Information supplied
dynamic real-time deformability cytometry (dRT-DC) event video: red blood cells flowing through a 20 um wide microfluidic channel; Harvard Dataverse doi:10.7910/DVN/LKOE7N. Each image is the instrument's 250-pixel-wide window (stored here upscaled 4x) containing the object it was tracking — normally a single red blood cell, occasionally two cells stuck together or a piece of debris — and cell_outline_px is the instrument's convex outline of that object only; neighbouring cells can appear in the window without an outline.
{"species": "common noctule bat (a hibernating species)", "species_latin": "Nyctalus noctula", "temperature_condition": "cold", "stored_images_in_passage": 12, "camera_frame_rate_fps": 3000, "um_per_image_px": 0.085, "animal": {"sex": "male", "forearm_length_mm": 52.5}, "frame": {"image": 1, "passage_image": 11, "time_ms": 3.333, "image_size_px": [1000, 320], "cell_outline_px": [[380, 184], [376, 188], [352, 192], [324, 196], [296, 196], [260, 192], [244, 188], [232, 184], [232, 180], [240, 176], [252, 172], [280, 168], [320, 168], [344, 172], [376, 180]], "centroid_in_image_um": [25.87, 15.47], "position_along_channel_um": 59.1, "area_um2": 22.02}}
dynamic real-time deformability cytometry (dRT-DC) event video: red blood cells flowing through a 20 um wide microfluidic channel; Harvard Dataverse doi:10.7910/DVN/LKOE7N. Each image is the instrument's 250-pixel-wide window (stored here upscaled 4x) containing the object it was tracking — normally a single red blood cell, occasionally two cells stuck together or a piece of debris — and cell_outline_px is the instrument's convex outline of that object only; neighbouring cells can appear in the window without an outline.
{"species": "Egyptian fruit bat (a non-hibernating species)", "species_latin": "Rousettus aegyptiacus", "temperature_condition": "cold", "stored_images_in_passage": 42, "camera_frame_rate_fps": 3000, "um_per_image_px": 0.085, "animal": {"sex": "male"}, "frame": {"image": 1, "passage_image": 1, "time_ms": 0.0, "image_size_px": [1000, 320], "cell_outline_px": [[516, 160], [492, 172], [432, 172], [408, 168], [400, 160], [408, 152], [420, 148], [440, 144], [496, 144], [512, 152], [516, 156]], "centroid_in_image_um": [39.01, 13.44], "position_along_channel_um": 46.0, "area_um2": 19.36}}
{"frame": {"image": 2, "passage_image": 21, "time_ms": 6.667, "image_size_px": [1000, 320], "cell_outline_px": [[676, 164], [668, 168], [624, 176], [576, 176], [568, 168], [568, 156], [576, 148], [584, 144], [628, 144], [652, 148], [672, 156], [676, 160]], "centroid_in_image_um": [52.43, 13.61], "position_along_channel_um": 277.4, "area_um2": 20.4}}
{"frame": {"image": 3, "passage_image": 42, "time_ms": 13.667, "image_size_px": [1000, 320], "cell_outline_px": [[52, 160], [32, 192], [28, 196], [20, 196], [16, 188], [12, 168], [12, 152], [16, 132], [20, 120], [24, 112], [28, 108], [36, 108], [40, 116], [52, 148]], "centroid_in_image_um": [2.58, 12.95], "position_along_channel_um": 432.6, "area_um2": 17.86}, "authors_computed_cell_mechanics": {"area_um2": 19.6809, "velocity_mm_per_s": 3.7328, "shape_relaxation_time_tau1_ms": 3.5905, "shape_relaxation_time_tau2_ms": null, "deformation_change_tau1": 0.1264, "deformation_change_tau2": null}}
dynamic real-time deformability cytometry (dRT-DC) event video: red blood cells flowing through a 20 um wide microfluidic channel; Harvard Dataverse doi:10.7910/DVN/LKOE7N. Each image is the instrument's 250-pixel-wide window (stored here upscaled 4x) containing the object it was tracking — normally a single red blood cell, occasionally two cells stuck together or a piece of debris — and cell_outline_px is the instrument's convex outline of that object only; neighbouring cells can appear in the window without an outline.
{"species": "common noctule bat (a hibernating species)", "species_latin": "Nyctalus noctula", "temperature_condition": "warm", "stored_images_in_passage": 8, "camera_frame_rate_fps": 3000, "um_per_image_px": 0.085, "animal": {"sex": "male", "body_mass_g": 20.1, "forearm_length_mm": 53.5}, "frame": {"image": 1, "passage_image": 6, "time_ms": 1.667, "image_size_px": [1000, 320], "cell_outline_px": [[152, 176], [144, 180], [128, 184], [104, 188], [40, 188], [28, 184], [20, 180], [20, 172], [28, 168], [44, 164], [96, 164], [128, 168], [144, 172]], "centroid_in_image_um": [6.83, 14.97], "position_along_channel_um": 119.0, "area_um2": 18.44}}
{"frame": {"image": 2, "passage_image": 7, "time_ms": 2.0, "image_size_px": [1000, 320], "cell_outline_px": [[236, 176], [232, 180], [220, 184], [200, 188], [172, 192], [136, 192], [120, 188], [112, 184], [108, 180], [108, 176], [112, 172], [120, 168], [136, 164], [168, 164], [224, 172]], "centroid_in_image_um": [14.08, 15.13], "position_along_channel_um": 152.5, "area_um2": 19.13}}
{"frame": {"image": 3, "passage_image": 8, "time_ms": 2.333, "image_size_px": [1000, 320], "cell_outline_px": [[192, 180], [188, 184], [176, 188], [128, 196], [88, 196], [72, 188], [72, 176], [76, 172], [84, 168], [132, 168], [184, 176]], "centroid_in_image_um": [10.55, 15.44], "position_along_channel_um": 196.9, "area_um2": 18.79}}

Goal
Repeat the material from above exactly, word for word.

Solution
dynamic real-time deformability cytometry (dRT-DC) event video: red blood cells flowing through a 20 um wide microfluidic channel; Harvard Dataverse doi:10.7910/DVN/LKOE7N. Each image is the instrument's 250-pixel-wide window (stored here upscaled 4x) containing the object it was tracking — normally a single red blood cell, occasionally two cells stuck together or a piece of debris — and cell_outline_px is the instrument's convex outline of that object only; neighbouring cells can appear in the window without an outline.
{"species": "common noctule bat (a hibernating species)", "species_latin": "Nyctalus noctula", "temperature_condition": "cold", "stored_images_in_passage": 12, "camera_frame_rate_fps": 3000, "um_per_image_px": 0.085, "animal": {"sex": "male", "forearm_length_mm": 52.5}, "frame": {"image": 1, "passage_image": 11, "time_ms": 3.333, "image_size_px": [1000, 320], "cell_outline_px": [[380, 184], [376, 188], [352, 192], [324, 196], [296, 196], [260, 192], [244, 188], [232, 184], [232, 180], [240, 176], [252, 172], [280, 168], [320, 168], [344, 172], [376, 180]], "centroid_in_image_um": [25.87, 15.47], "position_along_channel_um": 59.1, "area_um2": 22.02}}
dynamic real-time deformability cytometry (dRT-DC) event video: red blood cells flowing through a 20 um wide microfluidic channel; Harvard Dataverse doi:10.7910/DVN/LKOE7N. Each image is the instrument's 250-pixel-wide window (stored here upscaled 4x) containing the object it was tracking — normally a single red blood cell, occasionally two cells stuck together or a piece of debris — and cell_outline_px is the instrument's convex outline of that object only; neighbouring cells can appear in the window without an outline.
{"species": "Egyptian fruit bat (a non-hibernating species)", "species_latin": "Rousettus aegyptiacus", "temperature_condition": "cold", "stored_images_in_passage": 42, "camera_frame_rate_fps": 3000, "um_per_image_px": 0.085, "animal": {"sex": "male"}, "frame": {"image": 1, "passage_image": 1, "time_ms": 0.0, "image_size_px": [1000, 320], "cell_outline_px": [[516, 160], [492, 172], [432, 172], [408, 168], [400, 160], [408, 152], [420, 148], [440, 144], [496, 144], [512, 152], [516, 156]], "centroid_in_image_um": [39.01, 13.44], "position_along_channel_um": 46.0, "area_um2": 19.36}}
{"frame": {"image": 2, "passage_image": 21, "time_ms": 6.667, "image_size_px": [1000, 320], "cell_outline_px": [[676, 164], [668, 168], [624, 176], [576, 176], [568, 168], [568, 156], [576, 148], [584, 144], [628, 144], [652, 148], [672, 156], [676, 160]], "centroid_in_image_um": [52.43, 13.61], "position_along_channel_um": 277.4, "area_um2": 20.4}}
{"frame": {"image": 3, "passage_image": 42, "time_ms": 13.667, "image_size_px": [1000, 320], "cell_outline_px": [[52, 160], [32, 192], [28, 196], [20, 196], [16, 188], [12, 168], [12, 152], [16, 132], [20, 120], [24, 112], [28, 108], [36, 108], [40, 116], [52, 148]], "centroid_in_image_um": [2.58, 12.95], "position_along_channel_um": 432.6, "area_um2": 17.86}, "authors_computed_cell_mechanics": {"area_um2": 19.6809, "velocity_mm_per_s": 3.7328, "shape_relaxation_time_tau1_ms": 3.5905, "shape_relaxation_time_tau2_ms": null, "deformation_change_tau1": 0.1264, "deformation_change_tau2": null}}
dynamic real-time deformability cytometry (dRT-DC) event video: red blood cells flowing through a 20 um wide microfluidic channel; Harvard Dataverse doi:10.7910/DVN/LKOE7N. Each image is the instrument's 250-pixel-wide window (stored here upscaled 4x) containing the object it was tracking — normally a single red blood cell, occasionally two cells stuck together or a piece of debris — and cell_outline_px is the instrument's convex outline of that object only; neighbouring cells can appear in the window without an outline.
{"species": "common noctule bat (a hibernating species)", "species_latin": "Nyctalus noctula", "temperature_condition": "warm", "stored_images_in_passage": 8, "camera_frame_rate_fps": 3000, "um_per_image_px": 0.085, "animal": {"sex": "male", "body_mass_g": 20.1, "forearm_length_mm": 53.5}, "frame": {"image": 1, "passage_image": 6, "time_ms": 1.667, "image_size_px": [1000, 320], "cell_outline_px": [[152, 176], [144, 180], [128, 184], [104, 188], [40, 188], [28, 184], [20, 180], [20, 172], [28, 168], [44, 164], [96, 164], [128, 168], [144, 172]], "centroid_in_image_um": [6.83, 14.97], "position_along_channel_um": 119.0, "area_um2": 18.44}}
{"frame": {"image": 2, "passage_image": 7, "time_ms": 2.0, "image_size_px": [1000, 320], "cell_outline_px": [[236, 176], [232, 180], [220, 184], [200, 188], [172, 192], [136, 192], [120, 188], [112, 184], [108, 180], [108, 176], [112, 172], [120, 168], [136, 164], [168, 164], [224, 172]], "centroid_in_image_um": [14.08, 15.13], "position_along_channel_um": 152.5, "area_um2": 19.13}}
{"frame": {"image": 3, "passage_image": 8, "time_ms": 2.333, "image_size_px": [1000, 320], "cell_outline_px": [[192, 180], [188, 184], [176, 188], [128, 196], [88, 196], [72, 188], [72, 176], [76, 172], [84, 168], [132, 168], [184, 176]], "centroid_in_image_um": [10.55, 15.44], "position_along_channel_um": 196.9, "area_um2": 18.79}}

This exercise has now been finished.